I cannot do another season with the smoke. Today the wind was in the right direction, I had removed some of the walls and my mask was still pretty dirty halfway through the boil. And the mask does not help my eyes. The mask last Friday was much dirtier.
https://share.icloud.com/photos/0dei...32r5q71XDIWr4g
Boiled 43.5 gallons today, I will finish and bottle it on Thursday, when I can have the garage door open.
My boil rate was about 8 gph, but the thing with steam pans is when you consolidate your pans, your boil rate drops dramatically. I have four pans that boil, and when I get down to just one pan, I am losing 75% of my evaporation rate and it takes awhile to finish the final pan, or even the final two pans.
I am hoping I get five litres from it.
Freezing rain tomorrow, but +12 on Thursday and sap should be surging!
Some thoughts on this years' run.
Background. I'm in my 20th year in this hobby gone wrong. My rig is a 2x8 D&G flat bottom continuous flow. I converted it a few years back and figured out a way to burn used veggie oil. Another story altogether. I am pushing 40 gallons an hour with this thing on the veggie oil. When I was running dry, small split hardwood, the best I could get was 22gph.
So far this year I've only bottled 78 litres of the good stuff. Im cleaning my pans tomorrow so I have cleaned the "sweet" out of it. I have 5 gallons at 30%, 5 at 18% and 10 gallons at 10%. That is all in pails now and will settle and then back into the pans once I've scrubbed the bottoms.
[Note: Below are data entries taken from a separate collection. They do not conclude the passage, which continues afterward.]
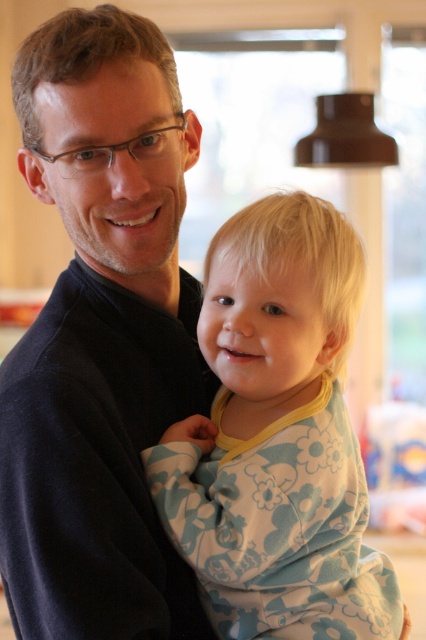
Question: Which of the following is the farthest from the observer?

Choices:
 (A) (365, 486)
 (B) (111, 516)

Answer: (A)

Question: Does dark blue sweater at center have a larger size compared to fluffy cotton onesie at center?

Choices:
 (A) no
 (B) yes

Answer: (B)

Question: Can you confirm if dark blue sweater at center is positioned to the right of fluffy cotton onesie at center?

Choices:
 (A) yes
 (B) no

Answer: (B)

Question: Which point is farther from the camera taking this photo?

Choices:
 (A) (273, 384)
 (B) (155, 172)

Answer: (A)

Question: From the image, what is the correct spatial relationship of dark blue sweater at center in relation to fluffy cotton onesie at center?

Choices:
 (A) above
 (B) below

Answer: (A)

Question: Which of the following is the closest to the observer?

Choices:
 (A) fluffy cotton onesie at center
 (B) dark blue sweater at center

Answer: (B)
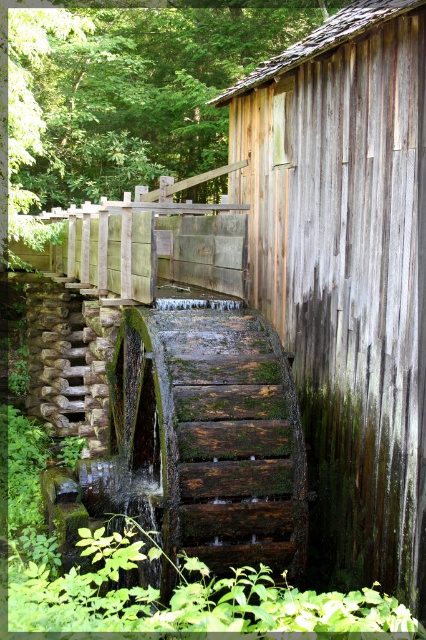
Question: Where is weathered wood hut at center-right located in relation to green mossy wood at center in the image?

Choices:
 (A) left
 (B) right

Answer: (B)

Question: Among these points, which one is farthest from the camera?

Choices:
 (A) (299, 540)
 (B) (348, 230)

Answer: (B)

Question: Which of the following is the farthest from the observer?

Choices:
 (A) green mossy wood at center
 (B) weathered wood hut at center-right

Answer: (A)

Question: Does weathered wood hut at center-right have a smaller size compared to green mossy wood at center?

Choices:
 (A) yes
 (B) no

Answer: (B)

Question: Is weathered wood hut at center-right positioned in front of green mossy wood at center?

Choices:
 (A) no
 (B) yes

Answer: (B)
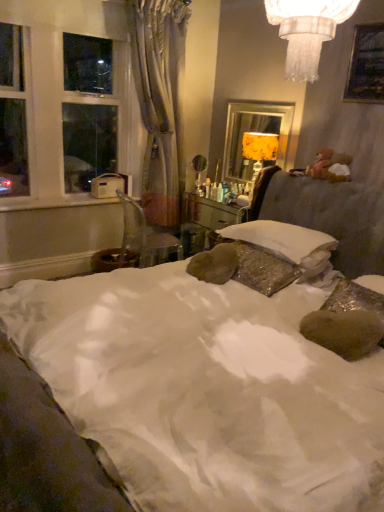
Question: Can you see white soft pillow at center touching white plastic window sill at left?

Choices:
 (A) no
 (B) yes

Answer: (A)

Question: Does white soft pillow at center have a smaller size compared to white plastic window sill at left?

Choices:
 (A) yes
 (B) no

Answer: (B)

Question: Can you confirm if white soft pillow at center is shorter than white plastic window sill at left?

Choices:
 (A) yes
 (B) no

Answer: (B)

Question: Is white soft pillow at center not inside white plastic window sill at left?

Choices:
 (A) no
 (B) yes

Answer: (B)

Question: From the image's perspective, is white soft pillow at center on white plastic window sill at left?

Choices:
 (A) yes
 (B) no

Answer: (B)

Question: Considering the relative sizes of white soft pillow at center and white plastic window sill at left in the image provided, is white soft pillow at center bigger than white plastic window sill at left?

Choices:
 (A) yes
 (B) no

Answer: (A)

Question: Does silvery drapery at left have a greater height compared to white plastic window sill at left?

Choices:
 (A) no
 (B) yes

Answer: (B)

Question: Can you confirm if silvery drapery at left is positioned to the left of white plastic window sill at left?

Choices:
 (A) yes
 (B) no

Answer: (B)

Question: Is the position of silvery drapery at left more distant than that of white plastic window sill at left?

Choices:
 (A) yes
 (B) no

Answer: (B)

Question: Considering the relative sizes of silvery drapery at left and white plastic window sill at left in the image provided, is silvery drapery at left bigger than white plastic window sill at left?

Choices:
 (A) yes
 (B) no

Answer: (A)

Question: From the image's perspective, is silvery drapery at left located above white plastic window sill at left?

Choices:
 (A) no
 (B) yes

Answer: (B)

Question: Is silvery drapery at left not near white plastic window sill at left?

Choices:
 (A) yes
 (B) no

Answer: (B)

Question: Is white satin bed at center positioned with its back to gold textured lampshade at upper right?

Choices:
 (A) yes
 (B) no

Answer: (B)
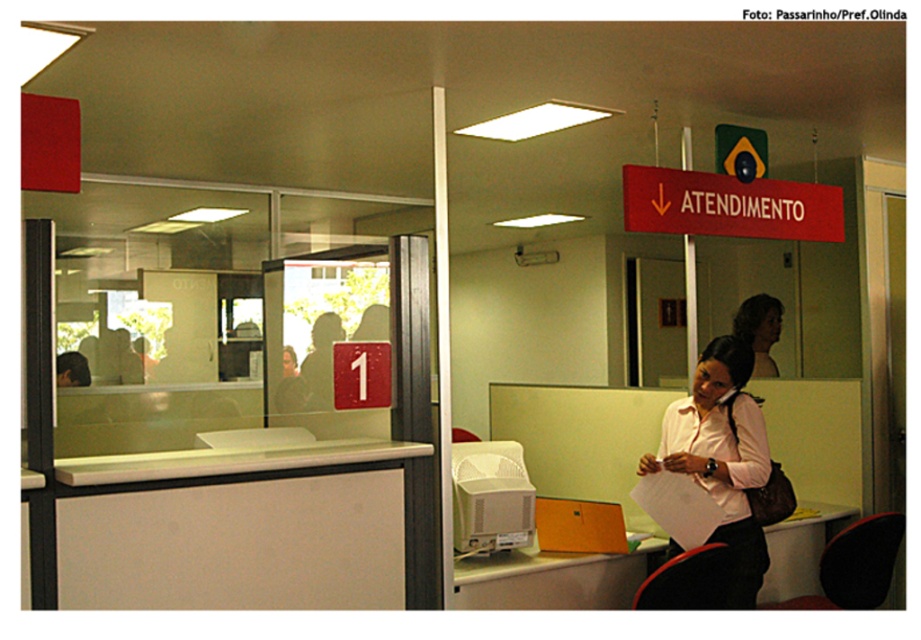
Question: Is white matte desk at center bigger than white matte shirt at center?

Choices:
 (A) yes
 (B) no

Answer: (A)

Question: Among these objects, which one is farthest from the camera?

Choices:
 (A) white matte desk at center
 (B) white matte shirt at center
 (C) white plastic printer at center
 (D) matte white blouse at center

Answer: (D)

Question: Which point is farther from the camera taking this photo?

Choices:
 (A) (754, 294)
 (B) (546, 588)
 (C) (257, 477)
 (D) (725, 426)

Answer: (A)

Question: Does white matte shirt at center come behind matte white blouse at center?

Choices:
 (A) no
 (B) yes

Answer: (A)

Question: Which point appears closest to the camera in this image?

Choices:
 (A) (146, 515)
 (B) (708, 372)
 (C) (484, 604)

Answer: (A)

Question: From the image, what is the correct spatial relationship of white plastic printer at center in relation to matte white blouse at center?

Choices:
 (A) left
 (B) right

Answer: (A)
I am on hard, rocky maple. Not swamp stuff or river stuff, edge of the road or a grassy maple bush. They are all growing on the shield. Not sure if it makes a difference.
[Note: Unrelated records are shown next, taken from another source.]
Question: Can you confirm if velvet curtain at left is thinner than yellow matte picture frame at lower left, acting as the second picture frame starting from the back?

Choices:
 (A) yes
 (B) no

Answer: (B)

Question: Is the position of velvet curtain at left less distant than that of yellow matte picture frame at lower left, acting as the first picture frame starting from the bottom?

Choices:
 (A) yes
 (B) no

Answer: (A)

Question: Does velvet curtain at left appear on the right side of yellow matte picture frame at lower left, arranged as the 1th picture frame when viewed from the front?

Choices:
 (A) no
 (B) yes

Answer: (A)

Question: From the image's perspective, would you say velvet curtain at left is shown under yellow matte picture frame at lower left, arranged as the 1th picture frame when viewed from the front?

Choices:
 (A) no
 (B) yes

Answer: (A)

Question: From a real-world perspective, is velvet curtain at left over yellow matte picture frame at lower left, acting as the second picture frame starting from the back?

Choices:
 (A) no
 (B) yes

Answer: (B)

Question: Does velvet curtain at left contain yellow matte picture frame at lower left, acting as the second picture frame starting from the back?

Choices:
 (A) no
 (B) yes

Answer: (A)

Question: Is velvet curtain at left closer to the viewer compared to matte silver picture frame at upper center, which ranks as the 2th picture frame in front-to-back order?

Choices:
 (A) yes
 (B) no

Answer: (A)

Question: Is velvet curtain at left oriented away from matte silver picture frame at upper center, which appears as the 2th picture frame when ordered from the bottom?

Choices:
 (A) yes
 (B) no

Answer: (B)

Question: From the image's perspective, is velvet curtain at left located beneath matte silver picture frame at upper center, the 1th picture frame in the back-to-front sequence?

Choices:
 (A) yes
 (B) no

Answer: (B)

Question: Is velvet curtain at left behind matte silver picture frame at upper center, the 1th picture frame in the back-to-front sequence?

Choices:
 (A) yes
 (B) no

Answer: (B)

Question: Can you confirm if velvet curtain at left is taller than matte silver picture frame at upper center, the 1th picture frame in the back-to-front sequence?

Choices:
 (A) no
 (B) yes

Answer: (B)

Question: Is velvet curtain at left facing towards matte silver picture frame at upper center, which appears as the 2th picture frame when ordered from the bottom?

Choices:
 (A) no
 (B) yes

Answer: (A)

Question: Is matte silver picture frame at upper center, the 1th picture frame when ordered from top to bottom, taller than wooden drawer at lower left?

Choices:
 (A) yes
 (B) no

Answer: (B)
This year the nitre is up. The syrup is a shade darker than normal. I am using more filters. I have not used the skimmer once yet. There has been absolutely no scum to skim. The colour is dark but the taste is early season. Almost rice crispy square or 80s vintage girl guide cookie flavour. It is shocking when you sip the darker syrup and get the butter, vanilla and marshmallow flavour.
I normally make about 370 litres. Last year was only 260. My high is 405. This year I added another 75 taps.
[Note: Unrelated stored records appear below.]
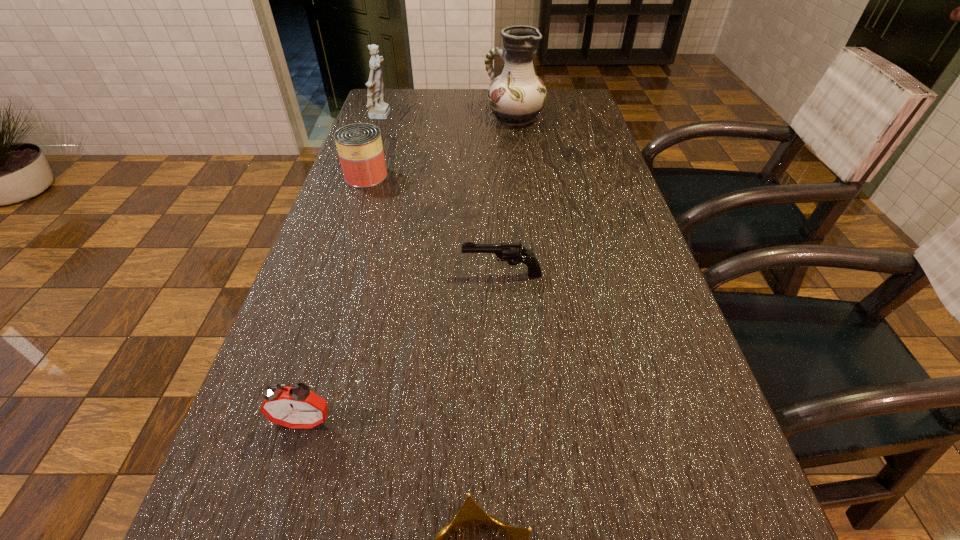
The height and width of the screenshot is (540, 960). In order to click on vacant space located 0.260m at the end of the barrel of the gun in this screenshot , I will do `click(342, 274)`.

This screenshot has height=540, width=960. Find the location of `vacant region located 0.330m at the end of the barrel of the gun`. vacant region located 0.330m at the end of the barrel of the gun is located at coordinates (310, 274).

Locate an element on the screen. The height and width of the screenshot is (540, 960). vase present at the far edge is located at coordinates (516, 96).

Where is `figurine that is at the far edge`? This screenshot has height=540, width=960. figurine that is at the far edge is located at coordinates [x=377, y=109].

You are a GUI agent. You are given a task and a screenshot of the screen. Output one action in this format:
    pyautogui.click(x=<x>, y=<y>)
    Task: Click on the figurine located at the left edge
    
    Given the screenshot: What is the action you would take?
    pyautogui.click(x=377, y=109)

Identify the location of can at the left edge. coord(359,145).

The width and height of the screenshot is (960, 540). What are the coordinates of `alarm clock at the left edge` in the screenshot? It's located at (296, 406).

Where is `object that is at the far left corner`? object that is at the far left corner is located at coordinates (377, 109).

Where is `free region at the far edge of the desktop`? free region at the far edge of the desktop is located at coordinates (487, 118).

You are a GUI agent. You are given a task and a screenshot of the screen. Output one action in this format:
    pyautogui.click(x=<x>, y=<y>)
    Task: Click on the vacant area at the left edge
    
    Given the screenshot: What is the action you would take?
    pyautogui.click(x=388, y=136)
I built my first RO 3 years ago and should have done it 15 years ago. It is a 3x100 gpd filter system with a little booster pump. Works great. Pulls about 100 gallons out overnight after a fresh flushing. I need to upgrade and am ordering a 4x40 system so I am going to sell this little rig. Basically it is the RO in a bucket without the bucket. I am initially getting 1 canister for the 4x40. The pump and motor will be able to handle 3 in series when I expand again. This should bring my 400 gallons of sap a day up to 8 brix overnight. Will save time, fuel and make a lighter syrup.
Anyway, that is the report from Corbeil.
Justin
My buddy ended up with one in Port Sydney. It's the 2x4 with 2x1 and 2x3 flat pans. manual transfer of sap between pans. I'm sure he'd be happy to have you come check it out if you're in the area if you let me know I can put you in touch. Pretty nice work, works well depending on what you are after. I had a deposit down on one of Bross's 2x4 evaps but backed out cause I found a thor 2x4 drop flue last summer after I already gave him a deposit. Heavy as hell cause the steel and full fire brick, I wouldn't have been able to get it down to my sugar shack by the time they were ready in January. Give him a call he's a good guy to talk to.
Thanks, if I get the blessing, I may check him out before making a decision. I had asked about how the sap got from the pre heat pan to the main pan and was a little surprised it was manual transfer. If I was to get it and get a simple flat pan, it almost makes me wonder if getting a 2x5 pan and just add heated sap from my induction elements would be a more productive way to go. It also would be $200 cheaper. To get the raised flue pan and divided pan would be an additional $1500.